The report, Fair Games? Human Rights of Workers in Olympic 2012 Supplier Factories, uncovers a range of abuses, providing more evidence to increase the pressure on the International Olympic Committee (IOC) to act to improve the working conditions in Olympic supply chains in the run up to Rio 2016, says Play Fair.
Last autumn, researchers working on behalf of Play Fair campaign, which includes the International Trade Union Confederation (ITUC), the International Textile, Garment and Leather Workers’ Federation (ITGLWF) and the Clean Clothes Campaign, visited ten factories – eight of which were producing Olympic goods – in China, the Philippines and Sri Lanka. Across the three countries they talked to 175 workers about their working conditions.
The “Fair Games?” report contains many examples where workers making Olympic goods have been badly treated, including:
• In China, workers at a factory in the Guangdong Province which produces sportswear for Adidas were contracted to work in two separate locations 200km apart so lived in fear of suddenly being sent miles from home for their jobs.
• Workers at the same Amerseas Enterprises Factory also complained of regularly having to do overtime in excess of the legal minimum (with working hours from 8am to 10pm not uncommon even at less busy times) and of not being able to wear the necessary safety masks to protect against dust because of unrealistic production targets.
• In the Philippines, workers complained of pay rates so low that they were forced to pawn their ATM cards to loan sharks for ‘pay day loans’ to see them through the month. Workers in the factories producing for Adidas said they were also told when they started that overtime was compulsory.
• In Sri Lanka, workers also said that their pay was not enough to meet their basic needs – those questioned said they earned a maximum of LKR 25,000 a month (£122), little more than half the country’s living wage of LKR 45,000 (£220).
• Workers at the Next Manufacturing factory in Sri Lanka reported how the company used an external agent to hire short-term temporary workers. The agent made the workers do double shifts each day – after completing a full shift plus overtime at Next, they were transferred to another factory where they had to work until 2.30am. The next morning they had to report for their 8am shift at Next.

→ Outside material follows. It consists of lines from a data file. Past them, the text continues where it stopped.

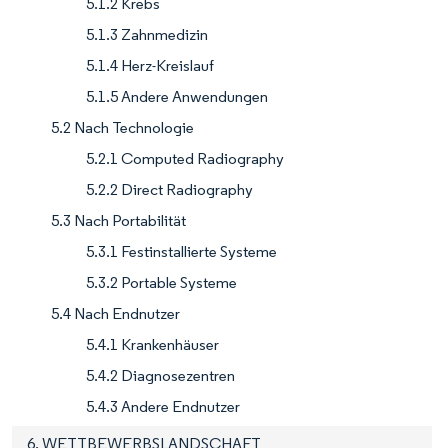
5.1.2 Krebs
5.1.3 Zahnmedizin
5.1.4 Herz-Kreislauf
5.1.5 Andere Anwendungen
5.2 Nach Technologie
5.2.1 Computed Radiography
5.2.2 Direct Radiography
5.3 Nach Portabilität
5.3.1 Festinstallierte Systeme
5.3.2 Portable Systeme
5.4 Nach Endnutzer
5.4.1 Krankenhäuser
5.4.2 Diagnosezentren
5.4.3 Andere Endnutzer
6. WETTBEWERBSLANDSCHAFT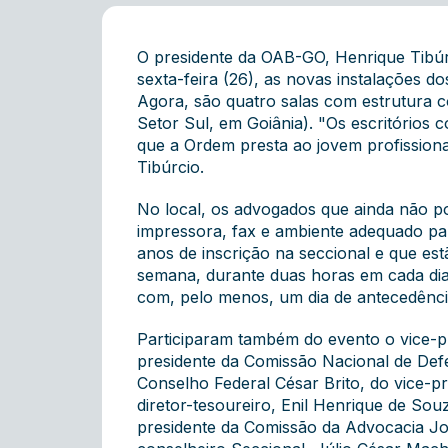
O presidente da OAB-GO, Henrique Tibúrc
sexta-feira (26), as novas instalações 
Agora, são quatro salas com estrutura co
Setor Sul, em Goiânia). "Os escritórios 
que a Ordem presta ao jovem profissiona
Tibúrcio.
No local, os advogados que ainda não p
impressora, fax e ambiente adequado par
anos de inscrição na seccional e que est
semana, durante duas horas em cada dia,
com, pelo menos, um dia de antecedência
Participaram também do evento o vice-pr
presidente da Comissão Nacional de Defe
Conselho Federal César Brito, do vice-p
diretor-tesoureiro, Enil Henrique de So
presidente da Comissão da Advocacia Jo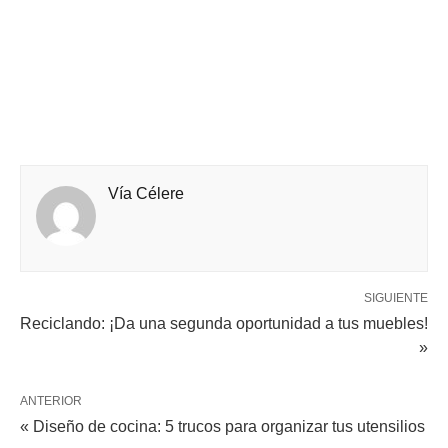
Vía Célere
SIGUIENTE
Reciclando: ¡Da una segunda oportunidad a tus muebles!
»
ANTERIOR
« Diseño de cocina: 5 trucos para organizar tus utensilios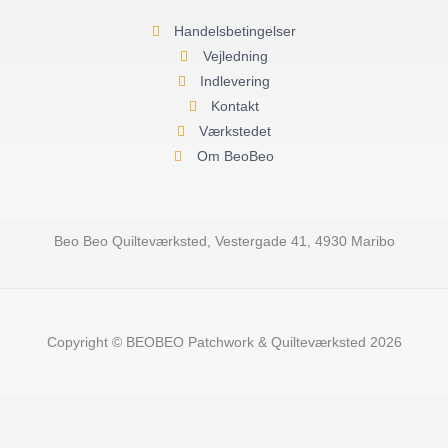
m
-
f
Handelsbetingelser
Vejledning
Indlevering
Kontakt
Værkstedet
Om BeoBeo
Beo Beo Quilteværksted, Vestergade 41, 4930 Maribo
Copyright © BEOBEO Patchwork & Quilteværksted 2026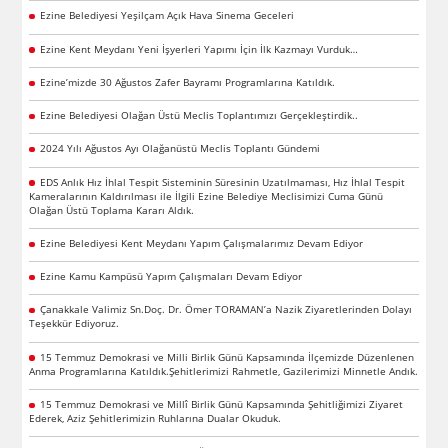
Ezine Belediyesi Yeşilçam Açık Hava Sinema Geceleri
Ezine Kent Meydanı Yeni İşyerleri Yapımı İçin İlk Kazmayı Vurduk…
Ezine’mizde 30 Ağustos Zafer Bayramı Programlarına Katıldık.
Ezine Belediyesi Olağan Üstü Meclis Toplantımızı Gerçekleştirdik..
2024 Yılı Ağustos Ayı Olağanüstü Meclis Toplantı Gündemi
EDS Anlık Hız İhlal Tespit Sisteminin Süresinin Uzatılmaması, Hız İhlal Tespit
Kameralarının Kaldırılması ile İlgili Ezine Belediye Meclisimizi Cuma Günü
Olağan Üstü Toplama Kararı Aldık.
Ezine Belediyesi Kent Meydanı Yapım Çalışmalarımız Devam Ediyor
Ezine Kamu Kampüsü Yapım Çalışmaları Devam Ediyor
Çanakkale Valimiz Sn.Doç. Dr. Ömer TORAMAN’a Nazik Ziyaretlerinden Dolayı
Teşekkür Ediyoruz.
15 Temmuz Demokrasi ve Milli Birlik Günü Kapsamında İlçemizde Düzenlenen
Anma Programlarına Katıldık.Şehitlerimizi Rahmetle, Gazilerimizi Minnetle Andık.
15 Temmuz Demokrasi ve Millî Birlik Günü Kapsamında Şehitliğimizi Ziyaret
Ederek, Aziz Şehitlerimizin Ruhlarına Dualar Okuduk.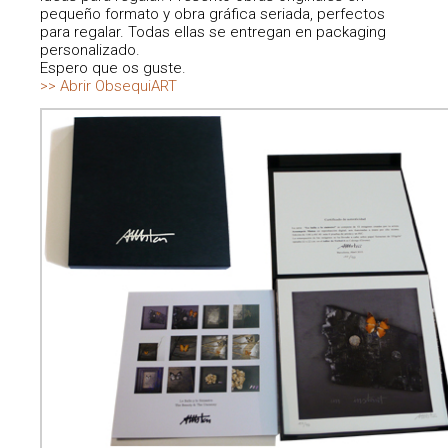
pequeño formato y obra gráfica seriada, perfectos
para regalar. Todas ellas se entregan en packaging
personalizado.
Espero que os guste.
>> Abrir ObsequiART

• There were no unions permitted in any of the factories and in China, workers said that anyone talking to colleagues about the need to improve factory conditions would be dismissed instantly.
Research undertaken by Play Fair camping earlier this year – which found evidence of child labour, excessive hours, poverty pay and dangerous working conditions in Chinese factories producing pin badges and London 2012 mascots – the London Organising Committee of the Olympic Games and Paralympic Games (LOCOG) agreed to get tougher with the factories in its various supply chains.

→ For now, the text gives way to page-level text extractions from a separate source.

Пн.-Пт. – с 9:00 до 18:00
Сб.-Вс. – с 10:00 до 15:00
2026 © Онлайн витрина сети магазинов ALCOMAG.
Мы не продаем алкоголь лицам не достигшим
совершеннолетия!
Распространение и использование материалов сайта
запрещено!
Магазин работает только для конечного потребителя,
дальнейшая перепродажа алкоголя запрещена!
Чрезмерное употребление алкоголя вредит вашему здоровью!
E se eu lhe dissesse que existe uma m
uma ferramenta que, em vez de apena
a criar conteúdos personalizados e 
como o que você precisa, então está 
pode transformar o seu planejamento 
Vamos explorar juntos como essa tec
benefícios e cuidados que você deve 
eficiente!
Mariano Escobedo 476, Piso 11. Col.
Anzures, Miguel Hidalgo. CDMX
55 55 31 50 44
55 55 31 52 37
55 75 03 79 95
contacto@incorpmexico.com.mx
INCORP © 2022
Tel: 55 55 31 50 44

This included making information about employment rights available in Chinese and establishing a Chinese language hotline so that workers could complain about ill treatment. The “Fair Games?” report shows that the abuse of workers in Olympic supply chains was also happening in other countries.
To illustrate the extent of the problem and to convince the IOC that it needs to do more to improve the treatment of workers making goods for the next Games in Brazil, UK’s Trades Union Congress (TUC) has submitted a number of complaints to LOCOG on behalf of the workers from China and the Philippines who are featured in the report.

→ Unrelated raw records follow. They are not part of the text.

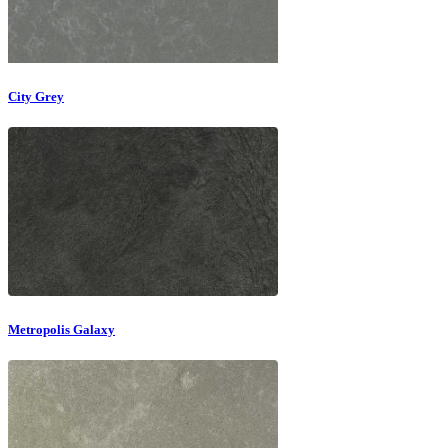
City Grey
Metropolis Galaxy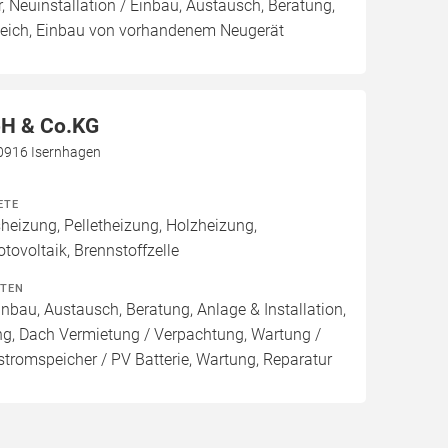
, Neuinstallation / Einbau, Austausch, Beratung,
leich, Einbau von vorhandenem Neugerät
H & Co.KG
30916 Isernhagen
ETE
izung, Pelletheizung, Holzheizung,
tovoltaik, Brennstoffzelle
ITEN
inbau, Austausch, Beratung, Anlage & Installation,
ng, Dach Vermietung / Verpachtung, Wartung /
stromspeicher / PV Batterie, Wartung, Reparatur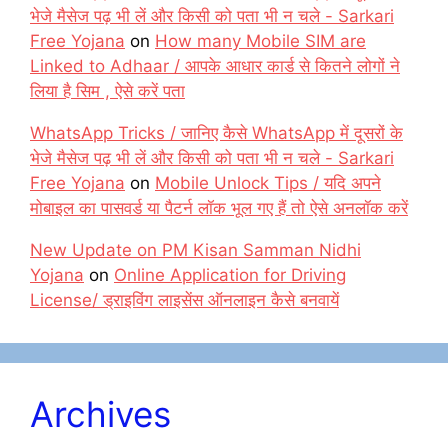
भेजे मैसेज पढ़ भी लें और किसी को पता भी न चले - Sarkari
Free Yojana
on
How many Mobile SIM are
Linked to Adhaar / आपके आधार कार्ड से कितने लोगों ने
लिया है सिम , ऐसे करें पता
WhatsApp Tricks / जानिए कैसे WhatsApp में दूसरों के
भेजे मैसेज पढ़ भी लें और किसी को पता भी न चले - Sarkari
Free Yojana
on
Mobile Unlock Tips / यदि अपने
मोबाइल का पासवर्ड या पैटर्न लॉक भूल गए हैं तो ऐसे अनलॉक करें
New Update on PM Kisan Samman Nidhi
Yojana
on
Online Application for Driving
License/ ड्राइविंग लाइसेंस ऑनलाइन कैसे बनवायें
Archives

Klaus Priegnitz, General Secretary of the ITGLWF, which wrote the report, said: “Prior to the Beijing Olympics Play Fair called on companies to take action to ensure the human rights of all workers in their supply chains were respected.
“Four years on we see that the denial of the right to freedom of association, the payment of poverty wages and the widespread use of precarious work is still the norm. Companies need to step up their game and work with unions to support the development of mature systems of industrial relations in their supplier factories.”